The Broch of Gurness is an Iron Age broch village. Settlement here began sometime between 500 and 200 BC. At the centre of the settlement is a stone tower or broch, which once probably reached a height of around 10 metres. Its interior is divided into sections by upright slabs. The tower features two skins of drystone walls, with stone-floored galleries in between. These are accessed by steps. Stone ledges suggest that there was once an upper storey with a timber floor. The roof would have been thatched, surrounded by a wall walk linked by stairs to the ground floor. The broch features two hearths and a subterranean stone cistern with steps leading down into it. It is thought to have some religious significance, relating to an Iron Age cult of the underground.

The remains of the central tower are up to 3.6 metres high, and the stone walls are up to 4.1 metres thick. The tower was likely inhabited by the principal family or clan of the area but also served as a last resort for the village in case of an attack.

The broch continued to be inhabited while it began to collapse and the original structures were altered. The cistern was filled in and the interior was repartitioned. The ruin visible today reflects this secondary phase of the broch's use.

The site is surrounded by three ditches cut out of the rock with stone ramparts, encircling an area of around 45 metres diameter. The remains of numerous small stone dwellings with small yards and sheds can be found between the inner ditch and the tower. These were built after the tower, but were a part of the settlement's initial conception. A 'main street' connects the outer entrance to the broch. The settlement is the best-preserved of all broch villages.

Pieces of a Roman amphora dating to before 60 AD were found here, lending weight to the record that a 'King of Orkney' submitted to Emperor Claudius at Colchester in 43 AD.

At some point after 100 AD the broch was abandoned and the ditches filled in. It is thought that settlement at the broch continued into the 5th century AD, the period known as Pictish times. By that time the broch was not used anymore and some of its stones were reused to build smaller dwellings on top of the earlier buildings. Until about the 8th century, the site was just a single farmstead.

In the 9th century, a Norse woman was buried at the site in a stone-lined grave with two bronze brooches and a sickle and knife made from iron. Other finds suggest that Norse men were buried here too.

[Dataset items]
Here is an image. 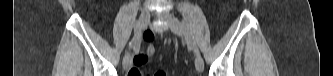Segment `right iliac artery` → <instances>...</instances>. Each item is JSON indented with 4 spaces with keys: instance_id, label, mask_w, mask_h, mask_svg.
I'll return each instance as SVG.
<instances>
[{
    "instance_id": "obj_1",
    "label": "right iliac artery",
    "mask_w": 333,
    "mask_h": 76,
    "mask_svg": "<svg viewBox=\"0 0 333 76\" xmlns=\"http://www.w3.org/2000/svg\"><path fill=\"white\" fill-rule=\"evenodd\" d=\"M140 36H141V32L138 30H135V36L132 39V41L129 43V48H137L139 46Z\"/></svg>"
}]
</instances>
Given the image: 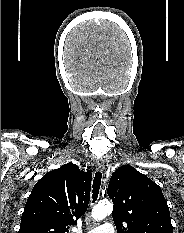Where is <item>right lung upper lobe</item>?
<instances>
[{
	"instance_id": "obj_1",
	"label": "right lung upper lobe",
	"mask_w": 184,
	"mask_h": 233,
	"mask_svg": "<svg viewBox=\"0 0 184 233\" xmlns=\"http://www.w3.org/2000/svg\"><path fill=\"white\" fill-rule=\"evenodd\" d=\"M91 177L73 163L45 174L27 199L18 233H67L88 207Z\"/></svg>"
}]
</instances>
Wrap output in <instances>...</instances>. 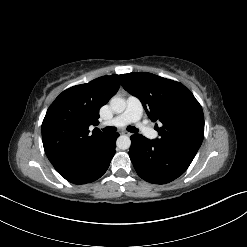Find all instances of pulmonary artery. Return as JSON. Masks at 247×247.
Here are the masks:
<instances>
[{
  "mask_svg": "<svg viewBox=\"0 0 247 247\" xmlns=\"http://www.w3.org/2000/svg\"><path fill=\"white\" fill-rule=\"evenodd\" d=\"M142 114L143 106L140 100L135 96H129L126 101V109L124 112L109 121L107 125L125 126L134 123L146 137L153 139L157 136V133L153 128L140 122Z\"/></svg>",
  "mask_w": 247,
  "mask_h": 247,
  "instance_id": "pulmonary-artery-1",
  "label": "pulmonary artery"
}]
</instances>
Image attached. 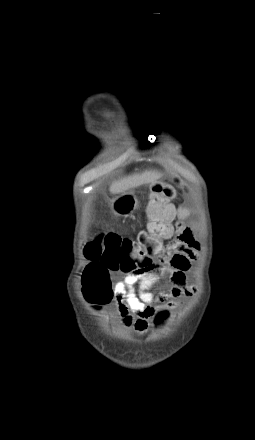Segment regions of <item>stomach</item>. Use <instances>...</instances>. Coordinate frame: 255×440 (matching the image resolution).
Wrapping results in <instances>:
<instances>
[{
    "instance_id": "stomach-1",
    "label": "stomach",
    "mask_w": 255,
    "mask_h": 440,
    "mask_svg": "<svg viewBox=\"0 0 255 440\" xmlns=\"http://www.w3.org/2000/svg\"><path fill=\"white\" fill-rule=\"evenodd\" d=\"M138 200L134 192H124L112 200L111 210L117 216L127 217L138 208Z\"/></svg>"
}]
</instances>
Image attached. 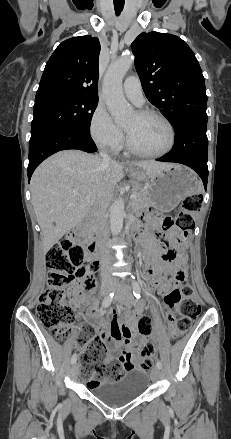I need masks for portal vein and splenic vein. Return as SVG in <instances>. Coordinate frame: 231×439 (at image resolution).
Returning a JSON list of instances; mask_svg holds the SVG:
<instances>
[{"label": "portal vein and splenic vein", "mask_w": 231, "mask_h": 439, "mask_svg": "<svg viewBox=\"0 0 231 439\" xmlns=\"http://www.w3.org/2000/svg\"><path fill=\"white\" fill-rule=\"evenodd\" d=\"M130 198H131V199L136 198V194H132Z\"/></svg>", "instance_id": "portal-vein-and-splenic-vein-1"}]
</instances>
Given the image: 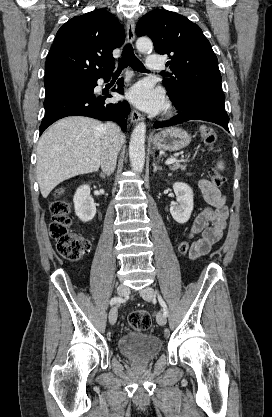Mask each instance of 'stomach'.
<instances>
[{
	"instance_id": "stomach-1",
	"label": "stomach",
	"mask_w": 272,
	"mask_h": 417,
	"mask_svg": "<svg viewBox=\"0 0 272 417\" xmlns=\"http://www.w3.org/2000/svg\"><path fill=\"white\" fill-rule=\"evenodd\" d=\"M190 141L187 131L179 127H169L154 136L153 146L158 150L174 152L187 147Z\"/></svg>"
}]
</instances>
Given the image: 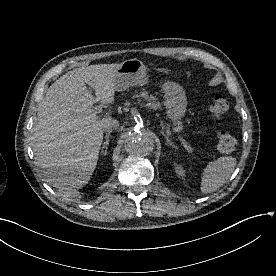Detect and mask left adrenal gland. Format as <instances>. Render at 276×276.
Segmentation results:
<instances>
[{"label":"left adrenal gland","instance_id":"obj_1","mask_svg":"<svg viewBox=\"0 0 276 276\" xmlns=\"http://www.w3.org/2000/svg\"><path fill=\"white\" fill-rule=\"evenodd\" d=\"M161 134L165 137L166 139V145H170L173 148H176V146L171 142V140L168 138V136L164 133V131H161Z\"/></svg>","mask_w":276,"mask_h":276}]
</instances>
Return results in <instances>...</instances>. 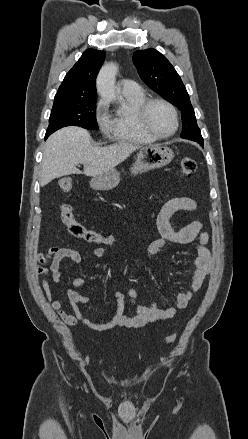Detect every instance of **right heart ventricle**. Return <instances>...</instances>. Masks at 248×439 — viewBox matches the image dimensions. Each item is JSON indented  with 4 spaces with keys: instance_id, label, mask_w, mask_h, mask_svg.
Listing matches in <instances>:
<instances>
[{
    "instance_id": "1",
    "label": "right heart ventricle",
    "mask_w": 248,
    "mask_h": 439,
    "mask_svg": "<svg viewBox=\"0 0 248 439\" xmlns=\"http://www.w3.org/2000/svg\"><path fill=\"white\" fill-rule=\"evenodd\" d=\"M125 104L111 118L110 135L120 143H130L136 145L150 144L156 141L155 138L147 134L141 127L137 110L141 103L146 99L142 89L135 93H124Z\"/></svg>"
}]
</instances>
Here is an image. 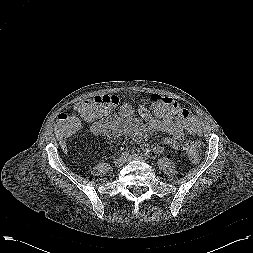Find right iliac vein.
Returning <instances> with one entry per match:
<instances>
[{
    "label": "right iliac vein",
    "mask_w": 253,
    "mask_h": 253,
    "mask_svg": "<svg viewBox=\"0 0 253 253\" xmlns=\"http://www.w3.org/2000/svg\"><path fill=\"white\" fill-rule=\"evenodd\" d=\"M124 163H125V159L122 158V157H116L114 159V165L117 166V167L122 166Z\"/></svg>",
    "instance_id": "63e3f726"
}]
</instances>
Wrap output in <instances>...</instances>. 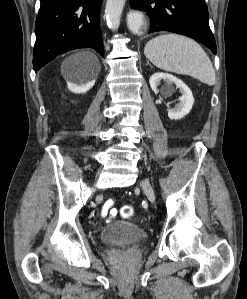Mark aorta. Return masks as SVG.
Wrapping results in <instances>:
<instances>
[{"label":"aorta","instance_id":"aorta-1","mask_svg":"<svg viewBox=\"0 0 247 299\" xmlns=\"http://www.w3.org/2000/svg\"><path fill=\"white\" fill-rule=\"evenodd\" d=\"M126 0H107L105 6V16L108 26L117 30L120 25L121 13Z\"/></svg>","mask_w":247,"mask_h":299}]
</instances>
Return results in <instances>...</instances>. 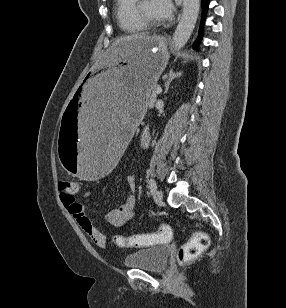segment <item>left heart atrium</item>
<instances>
[{
    "label": "left heart atrium",
    "mask_w": 286,
    "mask_h": 308,
    "mask_svg": "<svg viewBox=\"0 0 286 308\" xmlns=\"http://www.w3.org/2000/svg\"><path fill=\"white\" fill-rule=\"evenodd\" d=\"M153 2L161 19H167L171 16L173 11L171 0H153Z\"/></svg>",
    "instance_id": "39dd6f15"
}]
</instances>
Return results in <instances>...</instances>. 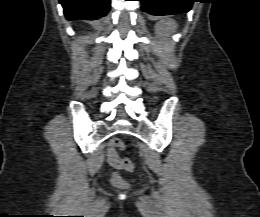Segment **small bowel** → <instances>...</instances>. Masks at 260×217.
<instances>
[{
    "mask_svg": "<svg viewBox=\"0 0 260 217\" xmlns=\"http://www.w3.org/2000/svg\"><path fill=\"white\" fill-rule=\"evenodd\" d=\"M119 159L115 149L110 145L108 149V161L112 167L117 166V160Z\"/></svg>",
    "mask_w": 260,
    "mask_h": 217,
    "instance_id": "small-bowel-1",
    "label": "small bowel"
}]
</instances>
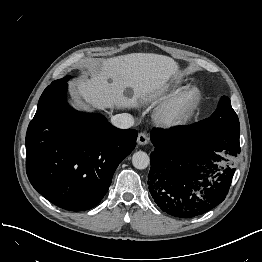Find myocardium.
I'll use <instances>...</instances> for the list:
<instances>
[{"mask_svg":"<svg viewBox=\"0 0 262 262\" xmlns=\"http://www.w3.org/2000/svg\"><path fill=\"white\" fill-rule=\"evenodd\" d=\"M189 95H192V98L190 102H187ZM200 101V88L195 85H187L159 108L157 122L163 127L184 125L193 118Z\"/></svg>","mask_w":262,"mask_h":262,"instance_id":"1","label":"myocardium"}]
</instances>
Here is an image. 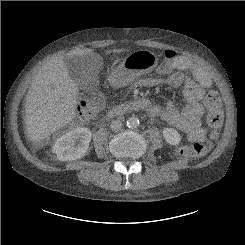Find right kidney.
Here are the masks:
<instances>
[{
	"label": "right kidney",
	"mask_w": 245,
	"mask_h": 245,
	"mask_svg": "<svg viewBox=\"0 0 245 245\" xmlns=\"http://www.w3.org/2000/svg\"><path fill=\"white\" fill-rule=\"evenodd\" d=\"M92 133L88 128H76L61 136L52 147L58 160L73 161L82 158L91 141Z\"/></svg>",
	"instance_id": "obj_1"
}]
</instances>
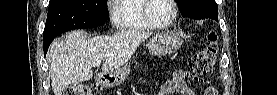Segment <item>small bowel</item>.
<instances>
[{"label":"small bowel","instance_id":"c3829d8e","mask_svg":"<svg viewBox=\"0 0 277 95\" xmlns=\"http://www.w3.org/2000/svg\"><path fill=\"white\" fill-rule=\"evenodd\" d=\"M186 79H191L196 84L202 86L201 95H216L217 90L213 87L205 85L206 79L193 76L185 70H175L172 74V78L163 84L159 91V95L168 94H183V95H195L196 93L187 85Z\"/></svg>","mask_w":277,"mask_h":95}]
</instances>
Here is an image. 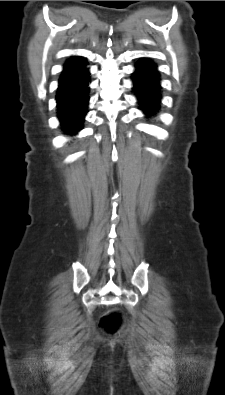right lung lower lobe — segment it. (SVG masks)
<instances>
[{
	"label": "right lung lower lobe",
	"mask_w": 225,
	"mask_h": 395,
	"mask_svg": "<svg viewBox=\"0 0 225 395\" xmlns=\"http://www.w3.org/2000/svg\"><path fill=\"white\" fill-rule=\"evenodd\" d=\"M87 63L64 68L57 89L56 101L61 127L74 135L82 129L89 104L90 73Z\"/></svg>",
	"instance_id": "98d812e1"
}]
</instances>
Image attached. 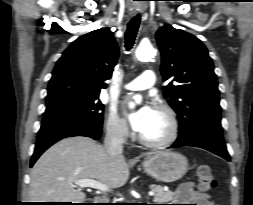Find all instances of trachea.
Returning a JSON list of instances; mask_svg holds the SVG:
<instances>
[{"label": "trachea", "mask_w": 253, "mask_h": 205, "mask_svg": "<svg viewBox=\"0 0 253 205\" xmlns=\"http://www.w3.org/2000/svg\"><path fill=\"white\" fill-rule=\"evenodd\" d=\"M139 25H140V15H136L129 21L127 30L125 33L126 50H130L133 47Z\"/></svg>", "instance_id": "1"}]
</instances>
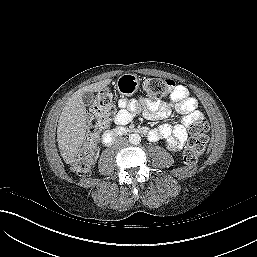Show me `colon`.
I'll list each match as a JSON object with an SVG mask.
<instances>
[{
    "instance_id": "1",
    "label": "colon",
    "mask_w": 257,
    "mask_h": 257,
    "mask_svg": "<svg viewBox=\"0 0 257 257\" xmlns=\"http://www.w3.org/2000/svg\"><path fill=\"white\" fill-rule=\"evenodd\" d=\"M171 79L149 78L144 83L145 91L151 100L163 98L174 87ZM115 97L111 90L104 89L93 99L91 113L88 119L87 135L84 145L74 164L79 174H86L91 167V158L95 151L101 132L108 126L114 114ZM193 137L184 151L187 164H195L204 153L208 142L209 124L205 119L196 121L192 128Z\"/></svg>"
}]
</instances>
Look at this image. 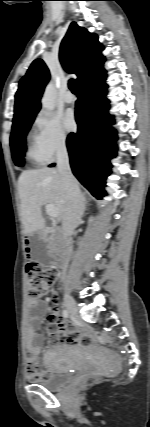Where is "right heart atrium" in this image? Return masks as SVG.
Wrapping results in <instances>:
<instances>
[{"instance_id": "obj_1", "label": "right heart atrium", "mask_w": 150, "mask_h": 427, "mask_svg": "<svg viewBox=\"0 0 150 427\" xmlns=\"http://www.w3.org/2000/svg\"><path fill=\"white\" fill-rule=\"evenodd\" d=\"M34 126L36 144L45 161L53 160L66 150L67 135L56 117L41 114Z\"/></svg>"}]
</instances>
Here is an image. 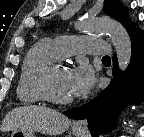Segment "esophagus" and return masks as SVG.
<instances>
[{
  "label": "esophagus",
  "mask_w": 144,
  "mask_h": 137,
  "mask_svg": "<svg viewBox=\"0 0 144 137\" xmlns=\"http://www.w3.org/2000/svg\"><path fill=\"white\" fill-rule=\"evenodd\" d=\"M74 128L79 130H86L88 127L87 120H77L73 124Z\"/></svg>",
  "instance_id": "1"
}]
</instances>
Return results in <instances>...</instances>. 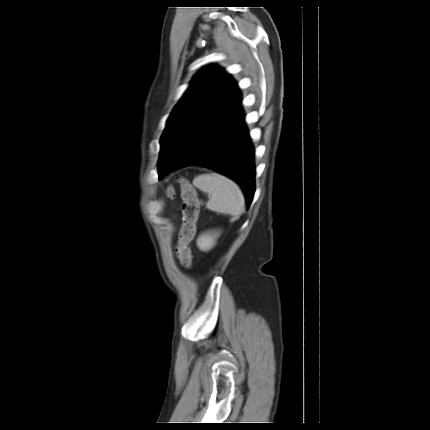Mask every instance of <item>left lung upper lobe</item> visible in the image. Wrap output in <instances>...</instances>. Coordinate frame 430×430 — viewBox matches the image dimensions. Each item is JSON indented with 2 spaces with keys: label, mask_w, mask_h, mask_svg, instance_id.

* Stated task 1 *
From the Broch of Gurness passage, list every object that was buried with the Norse woman.
* Stated task 2 *
Using the Broch of Gurness passage, explain why the pieces of a Roman amphora found at the site matter.

* Final answer 1 *
- Two bronze brooches
- An iron sickle
- An iron knife

* Final answer 2 *
The amphora pieces date to before 60 AD. This supports the record that a "King of Orkney" submitted to Emperor Claudius at Colchester in 43 AD.